School community concerned about safety on the field

Isley-McClure, along with every other staff member and student interviewed, was concerned about drug use and student safety on the football field. 

Fighting and marijuana use were common on the field last school year, according to a teacher, who spoke on condition of anonymity for fear of retaliation, and multiple students, who asked the Hyattsville Life & Times (HL&T) not to use their names for privacy reasons. 

The teacher and students said school security guards were unable to stop students from heading up to the field on a daily basis during school.

“A gang could probably come up from the back of the school, and you wouldn’t be sure, because the security guard wasn’t there,” said one student who graduated in May.

Mid-morning on Monday, April 25, shots were fired on the field, according to an HPD tweet.

Principal Murray said she can’t require administrators or teachers to go to the field because of concern for their safety. She said she does not have enough security officers to station one on the field at all times.

The HPD intervenes on Northwestern’s football field only when a crime, such as an assault, robbery, weapons violation or possession of larger amounts of marijuana, has been reported, Nemser said. 

The department logged 22 crime reports on the Northwestern campus during the 2021-22 school year. County school data shows eight student arrests: three for assault, three for possession or use of a weapon, one for theft and one for a drug charge. 

Arrest and HPD crime report numbers were similar in the two years prior to the pandemic, though both arrests and reported crimes had increased during the 2019-20 school year before schools were closed. 

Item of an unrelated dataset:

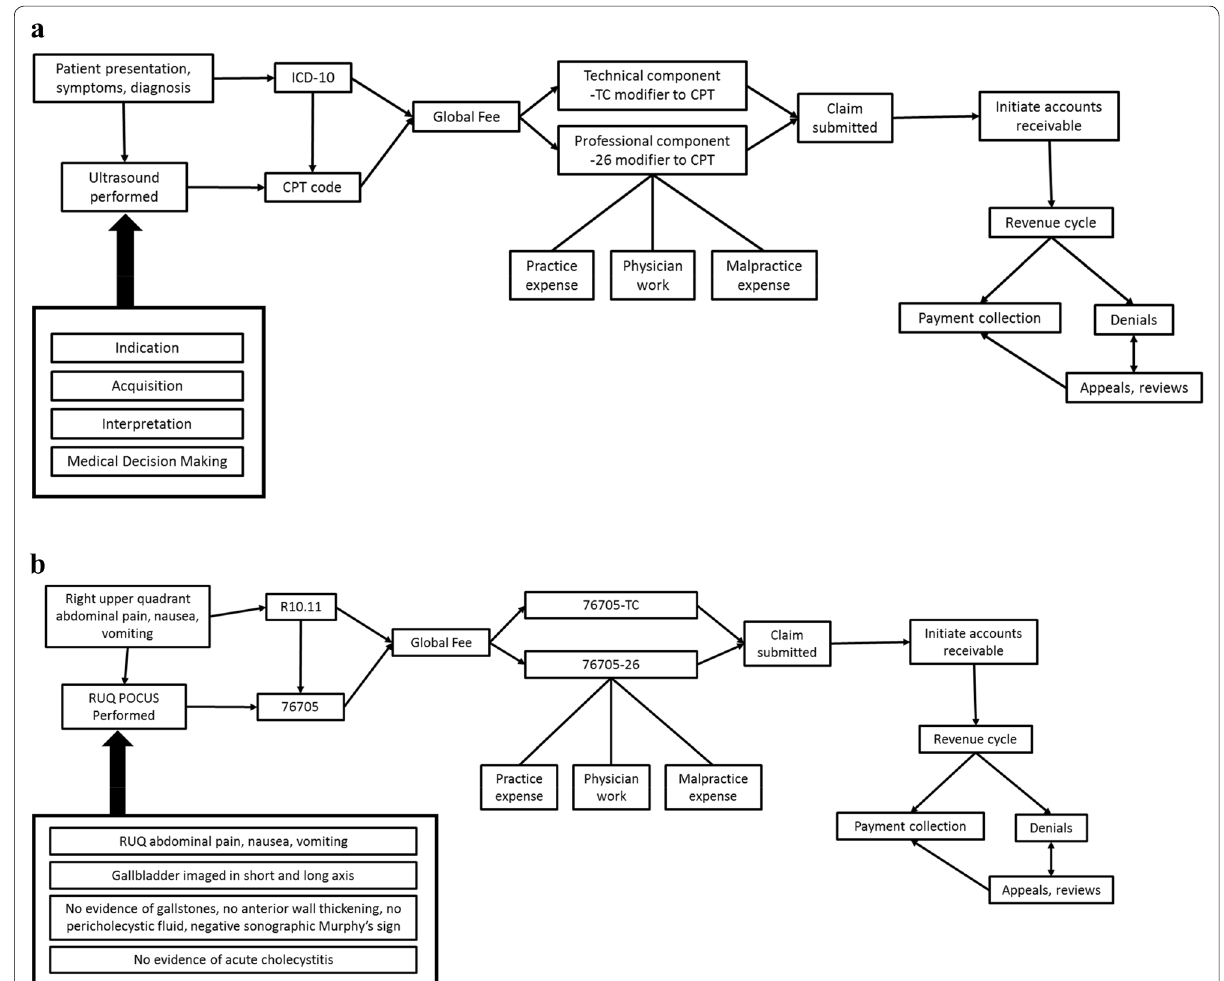
Fig. 4 Process flowchart illustrating the Billing I-AIM method in point-of-care ultrasound billing and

Nemser said it was difficult to determine whether non-students were involved in criminal activity on the field. “If there’s 150 people, and 25 aren’t supposed to be there, and everybody runs in every direction, we can’t confirm that a crime occurred.” 

Nemser could not confirm reports that drugs were sold on the field last year. He said, however, “That wouldn’t surprise me whatsoever if somebody had some type of business operating up there.”

Disciplinary shift to supportive intervention

Beginning with the 2019-20 school year, Goldson directed schools to stop suspending students for some offenses, including disrespect, disruption, loitering and cutting class, according to Raven Hill, a county schools spokesperson. The move aimed to combat subjectivity and bias in discipline.

As a result, in 2021-22, the total number of student offenses reported at Northwestern went down to around 200, fewer than one-third of the 650 incidents recorded in 2017-18, according to data obtained by the HL&T

Hill said school staff were trained to address problems through restorative approaches. Restorative justice is a form of conflict resolution that includes facilitated group conversations.

“In some cases, we have to get to the root cause of why the student is choosing to go to the field,” said Murray. “Once we’ve learned that root cause, we do provide wraparound services to the student to support them in reengaging with the building.”

Similarly, while the HPD has the authority to enforce truancy laws, officers prefer not to take that approach. “The last thing we want to do is start charging a bunch of kids with trespassing or truancy or minor violations. We think there’s a way to get them back into school without going that far,” said Nemser.

New security efforts; community support sought

“This is something that we do have to get under control, and we will,” Murray said, speaking of the football field.  

Administrators have been meeting about the problem, and are working to have fencing improved and repaired to prevent people from accessing the field from the back.

The HPD has placed cameras on the field.

County schools have reinstated lead investigators in high schools this year, according to a spokesperson. The district-employed security officers, who have arrest powers and oversee all security personnel within schools, were staffed at lower levels last school year as part of an effort to reform the school-to-prison pipeline. 

Northwestern had no lead investigator last school year, but has one this year.

Murray thinks community members may not know that they are not allowed on the field during the school day.  “I would love to communicate with the community: Please, please stay away from the school.”